Brown truly excelled when he was performing material from his first two albums. It's astonishing by just how many world class hits he's had in his relatively short career.

Speaking of which, Brown is at a weird point in his career. His voice sounds fairly boyish and immature. That was cool during his first two albums, which were pretty much bubble gum, poppy songs that parents probably didn’t think twice about their young daughters listening to. But Brown’s reputation has been severely tainted by his assault of pop star Rihanna. Couple that with his newer songs that feature lyrics about "panty-dropping" and the end result just doesn’t quite mesh.

Last night, Brown really got the crowd jamming to "Wall to Wall" from "Exclusive" and "Gimme That." He followed with other hits, including "Run It" from "Exclusive" and "Yo (Excuse Me Miss)" from "Chris Brown." Even without collaborator Jordin Sparks, "No Air" was still magical. After urging the crowd to fill in and sing her parts, Brown finished up the song singing a capella to showcase his vocal range.

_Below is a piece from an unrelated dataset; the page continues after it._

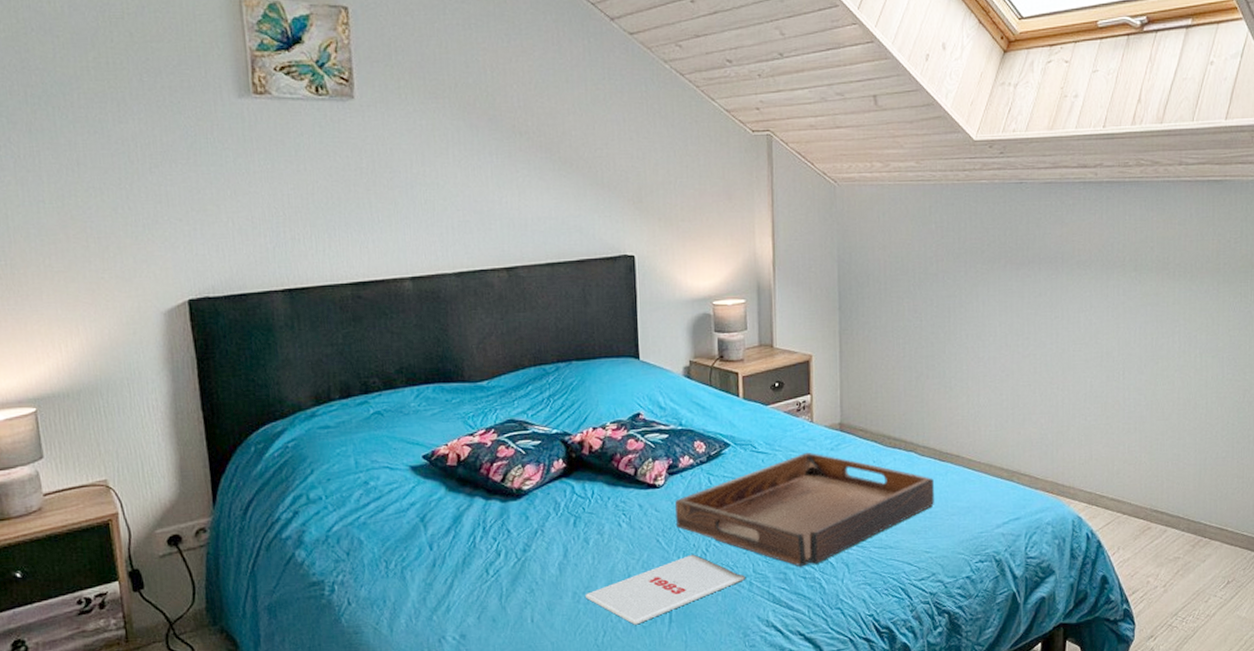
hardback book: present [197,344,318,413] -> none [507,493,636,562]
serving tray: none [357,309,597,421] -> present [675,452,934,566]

Brown tried to sprinkle in his newer material in between his older hits and dance sets. (On more than one occasion, Brown allowed his DJ to spit out about five minutes worth of popular R&B and Hip-Hop hits while Brown and his background dancers freestyled and did intricate choreography.)

Brown's new material just didn't resonate as much with the crowd, who had clearly not familiarized themselves with "Graffiti." The slew of fans, who minutes before were harmonizing lyrics with Brown, just stood in the crowd attempting to echo new lyrics that lacked the depth and power of his older hits. Thank goodness Brown realized this, and kept hitting us -- no pun intended -- with vintage Chris Brown chart-toppers. He launched into "Kiss, Kiss" and "With You" from "Exclusive," and "Poppin" from "Chris Brown." All the songs were well received by the sea of screaming young fans crowded around the Sonar stage.  

Brown ended the evening singing the upbeat, poppy "Forever." (Remember? It used to be featured in Double Mint gum commercials before the Rihanna assault.) It was just another reminder of how good Brown was, and how much potential he had.